Le Graët ne se fait pas d’illusions. A un moment donné, le poste reviendra au formidable meneur de jeu au crâne dégarni : "C'est une suite logique, c'est probable qu'un jour il l'ambitionne." Mais pas tout de suite car depuis le titre de champion du monde décroché par les Bleus en Russie, Didier Deschamps bénéficie d'un totem d'immunité. 

Parce que les autres options l'attirent moins

Depuis son retrait du Real, le nom de Zinédine Zidane a pas mal circulé dans les grosses écuries européennes. L’intéressé n’a rien fait pour calmer les rumeurs, lui qui expliquait dès le 9 septembre à la télévision espagnole RTVE : "Je vais certainement reprendre bientôt un poste d'entraîneur.
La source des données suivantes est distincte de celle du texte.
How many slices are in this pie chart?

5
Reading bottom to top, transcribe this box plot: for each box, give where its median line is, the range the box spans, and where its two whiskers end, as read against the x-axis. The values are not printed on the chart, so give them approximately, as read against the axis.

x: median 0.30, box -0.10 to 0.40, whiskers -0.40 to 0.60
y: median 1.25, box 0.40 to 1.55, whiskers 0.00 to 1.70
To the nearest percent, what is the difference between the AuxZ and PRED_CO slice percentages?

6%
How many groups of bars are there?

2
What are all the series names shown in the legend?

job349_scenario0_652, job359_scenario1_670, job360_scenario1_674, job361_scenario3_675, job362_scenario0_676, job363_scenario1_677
J’aime ça, et le foot, c’est ce que j’ai fait toute ma vie."

Les médias ont évoqué son intérêt pour un Manchester United en difficulté et le fait qu’il prenne des cours d’anglais. Son agent, Alain Migliaccio, avait battu en brèche la rumeur dans le JDD : "Je ne pense pas qu’il ira en Angleterre, ce n’est pas son style de jeu. Je lui en ai parlé et la vérité, c’est qu’il ne l’aime pas."
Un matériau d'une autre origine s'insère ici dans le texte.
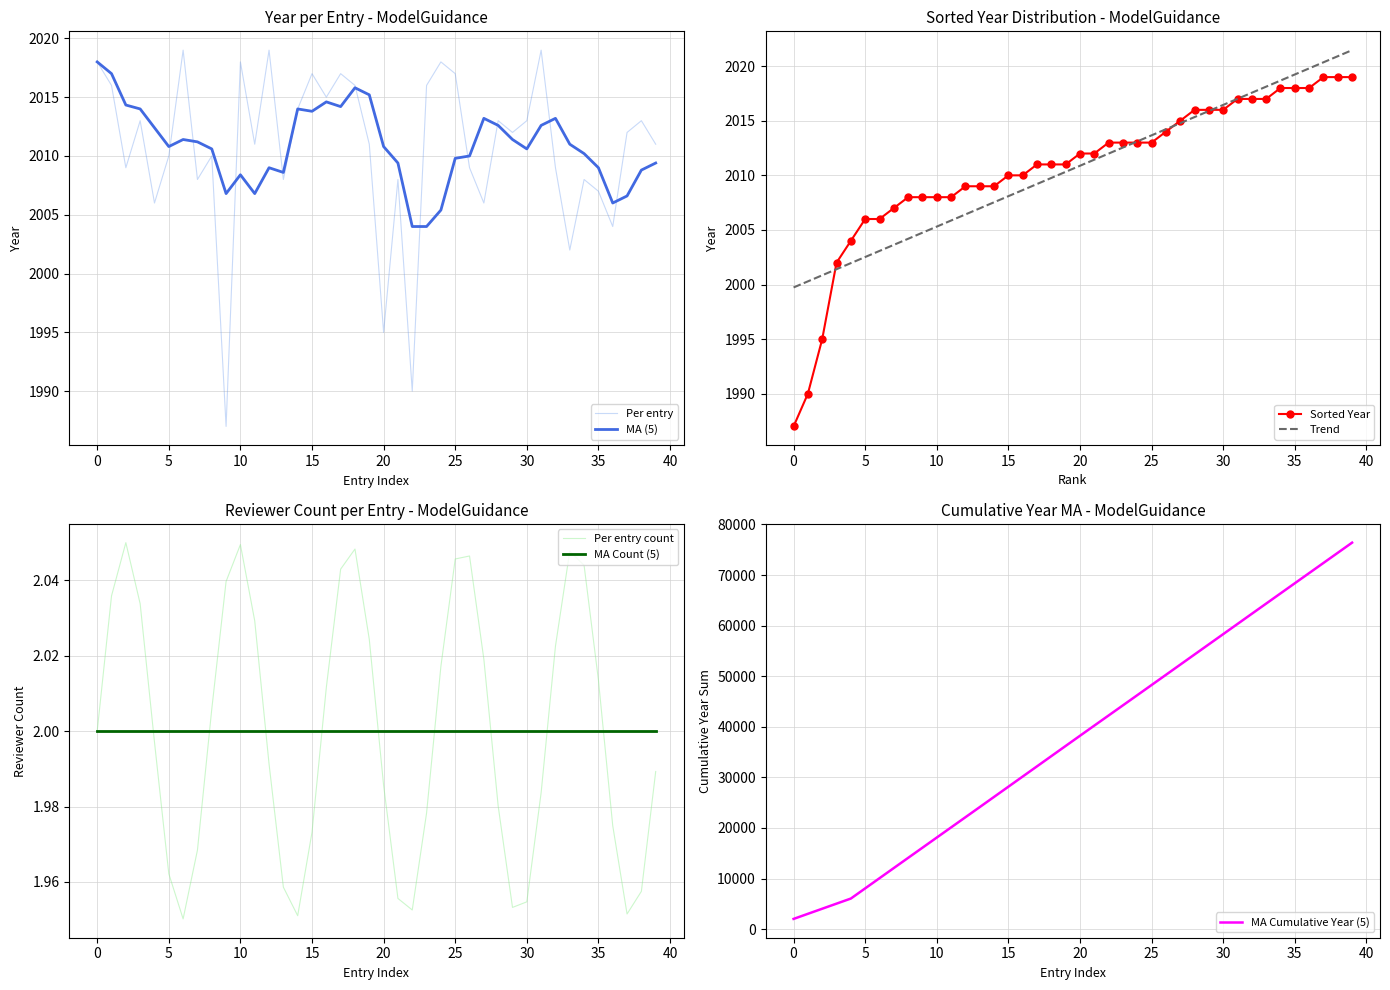

How many interior local peaks (higher than both neighbors) does the data have?

13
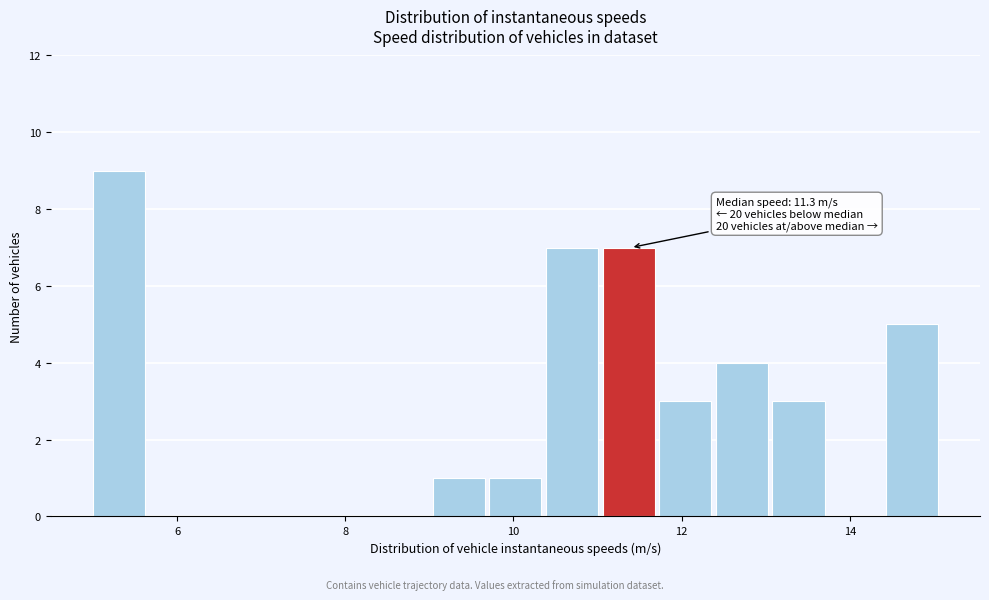

Read against the x-axis, roughly where is the centre of the tallest bar?

5.4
On lui a prêté des envies de retour aux sources avec la Juventus Turin, le club où il est devenu le meilleur joueur du monde. D’abord en août, dans un rôle de directeur sportif. Et ce printemps, mais sur le banc. Selon El Pais (article en espagnol) et La Stampa, il était encore prévu qu’il rencontre les dirigeants bianconeri cette semaine.
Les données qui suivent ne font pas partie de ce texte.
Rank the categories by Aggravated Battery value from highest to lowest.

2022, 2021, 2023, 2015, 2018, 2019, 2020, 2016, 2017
Mais les arguments d’un Florentino Perez aux abois ont eu raison des autres courtisans. Zidane n’était jamais parti bien loin du Real, lui qui assiste aux matchs de ses rejetons dans les équipes de jeunes du club. Il l'avait lui-même annoncé, lors de sa conférence de presse de départ : "Bien sûr que c’est un 'à bientôt'. Madrid m’a tout donné. Je vais rester proche du club toute ma vie, c’est sûr." Plus tôt qu'il ne l'avait imaginé, sans doute.